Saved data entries
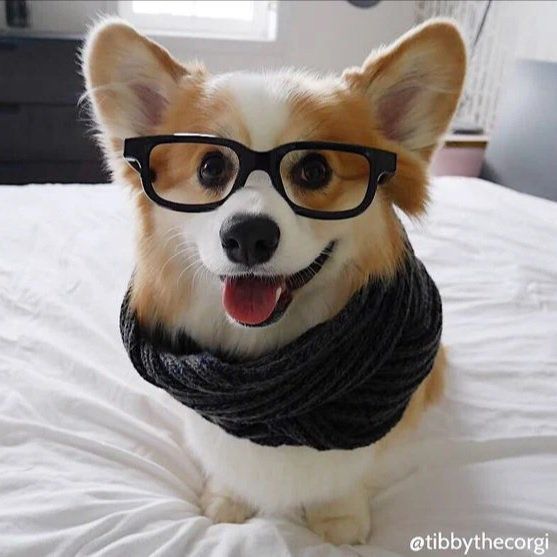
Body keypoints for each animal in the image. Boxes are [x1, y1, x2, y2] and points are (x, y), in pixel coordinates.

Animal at [82, 17, 464, 544]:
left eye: (315, 169)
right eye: (211, 167)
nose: (248, 236)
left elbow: (349, 477)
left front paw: (339, 516)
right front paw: (228, 498)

WORK TASK
Keep every word of the records above exactly, and return them with no pictures.

RESULT OF THIS TASK
Body keypoints for each animal in the image. Boxes are [x1, y1, x2, y2] and points are (x, y), in pixel coordinates.

Animal at [82, 17, 464, 544]:
left eye: (315, 169)
right eye: (211, 167)
nose: (248, 236)
left elbow: (349, 477)
left front paw: (339, 516)
right front paw: (228, 498)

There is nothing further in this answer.